### WHAT YOU HAVE TO DO
Search the records below for the string "PASO" and copy each line where it turns up.

── SOURCE DATA ──

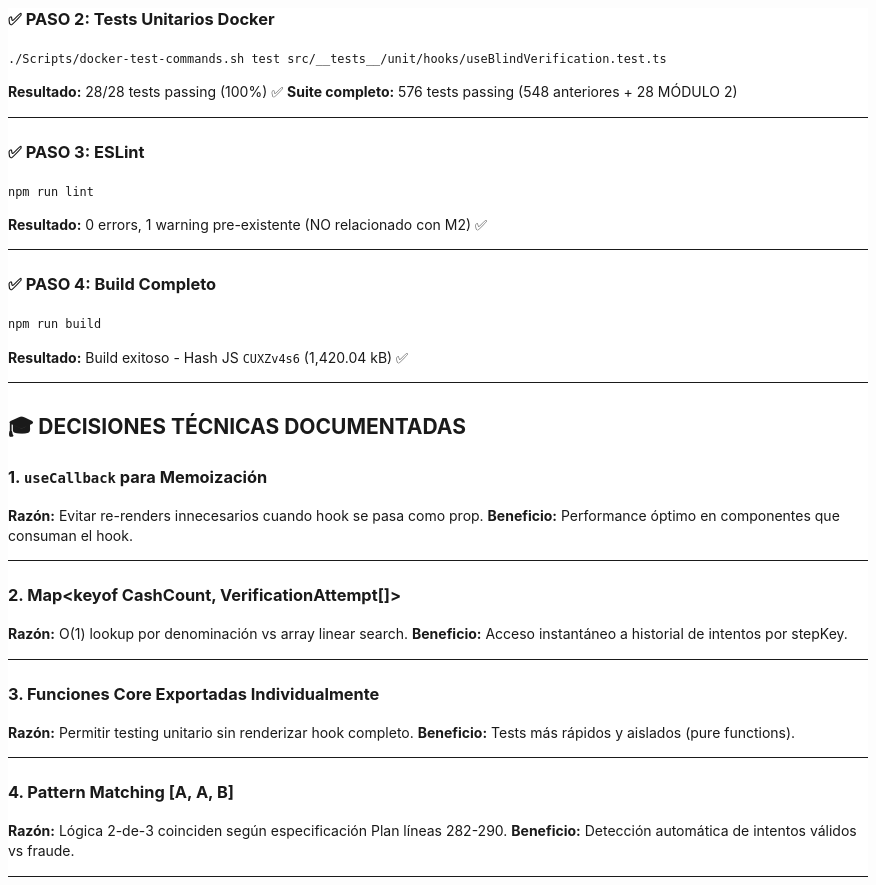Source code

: 
### ✅ PASO 2: Tests Unitarios Docker
```bash
./Scripts/docker-test-commands.sh test src/__tests__/unit/hooks/useBlindVerification.test.ts
```
**Resultado:** 28/28 tests passing (100%) ✅
**Suite completo:** 576 tests passing (548 anteriores + 28 MÓDULO 2)

---

### ✅ PASO 3: ESLint
```bash
npm run lint
```
**Resultado:** 0 errors, 1 warning pre-existente (NO relacionado con M2) ✅

---

### ✅ PASO 4: Build Completo
```bash
npm run build
```
**Resultado:** Build exitoso - Hash JS `CUXZv4s6` (1,420.04 kB) ✅

---

## 🎓 DECISIONES TÉCNICAS DOCUMENTADAS

### 1. `useCallback` para Memoización
**Razón:** Evitar re-renders innecesarios cuando hook se pasa como prop.
**Beneficio:** Performance óptimo en componentes que consuman el hook.

---

### 2. Map<keyof CashCount, VerificationAttempt[]>
**Razón:** O(1) lookup por denominación vs array linear search.
**Beneficio:** Acceso instantáneo a historial de intentos por stepKey.

---

### 3. Funciones Core Exportadas Individualmente
**Razón:** Permitir testing unitario sin renderizar hook completo.
**Beneficio:** Tests más rápidos y aislados (pure functions).

---

### 4. Pattern Matching [A, A, B]
**Razón:** Lógica 2-de-3 coinciden según especificación Plan líneas 282-290.
**Beneficio:** Detección automática de intentos válidos vs fraude.

---
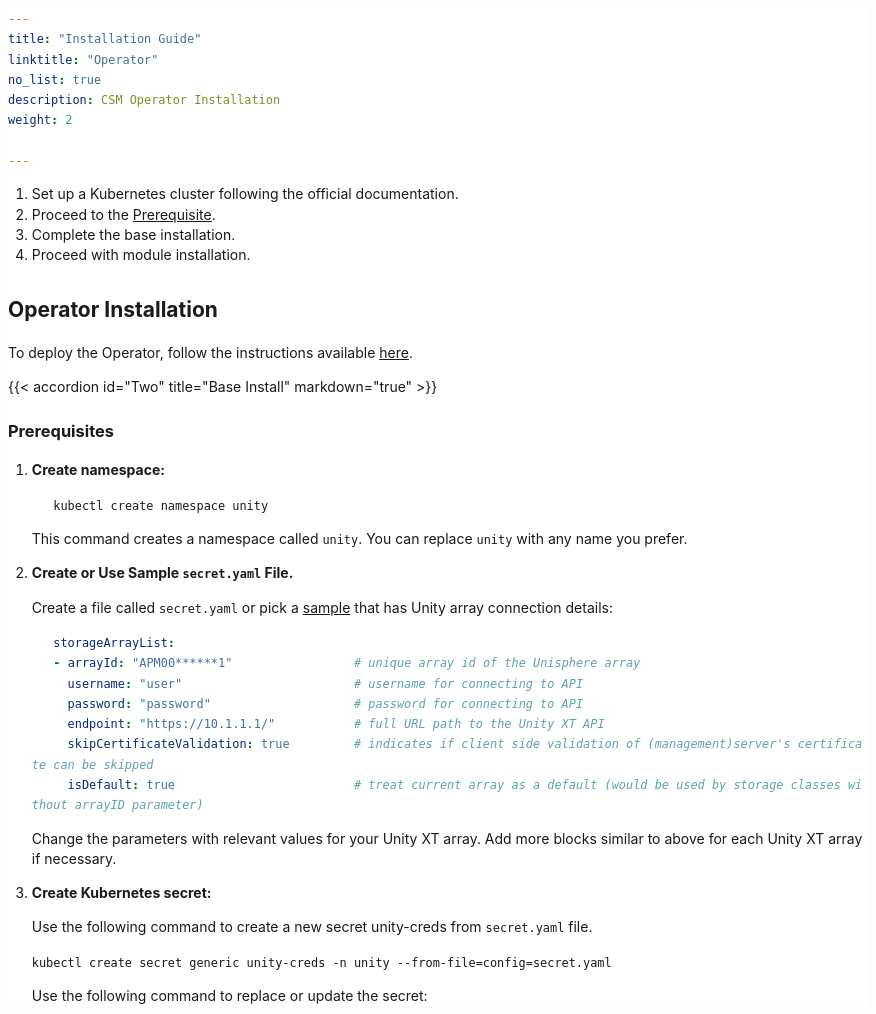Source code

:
 ```yaml
---
title: "Installation Guide"
linktitle: "Operator"
no_list: true
description: CSM Operator Installation
weight: 2

---
```

1. Set up a Kubernetes cluster following the official documentation.
2. Proceed to the [Prerequisite](../prerequisite/_index.md).
3. Complete the base installation.
4. Proceed with module installation.
## Operator Installation
To deploy the Operator, follow the instructions available [here](../../../operator/operatorinstallation_kubernetes.md).


{{< accordion id="Two" title="Base Install" markdown="true" >}}  

### Prerequisites

1. **Create namespace:**

   ```bash 
      kubectl create namespace unity
   ```
   This command creates a namespace called `unity`. You can replace `unity` with any name you prefer.

2. **Create or Use Sample `secret.yaml` File.** 

   Create a file called `secret.yaml` or pick a [sample](https://github.com/dell/csi-unity/blob/main/samples/secret/secret.yaml) that has Unity array connection details: 
   ```yaml
      storageArrayList:
      - arrayId: "APM00******1"                 # unique array id of the Unisphere array
        username: "user"                        # username for connecting to API
        password: "password"                    # password for connecting to API
        endpoint: "https://10.1.1.1/"           # full URL path to the Unity XT API
        skipCertificateValidation: true         # indicates if client side validation of (management)server's certificate can be skipped
        isDefault: true                         # treat current array as a default (would be used by storage classes without arrayID parameter)
   ```
   Change the parameters with relevant values for your Unity XT array.
   Add more blocks similar to above for each Unity XT array if necessary.

3. **Create Kubernetes secret:**

   Use the following command to create a new secret unity-creds from `secret.yaml` file.

    `kubectl create secret generic unity-creds -n unity --from-file=config=secret.yaml`

   Use the following command to replace or update the secret:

───

### ANSWER TO THIS EXERCISE
### ✅ PASO 2: Tests Unitarios Docker
### ✅ PASO 3: ESLint
### ✅ PASO 4: Build Completo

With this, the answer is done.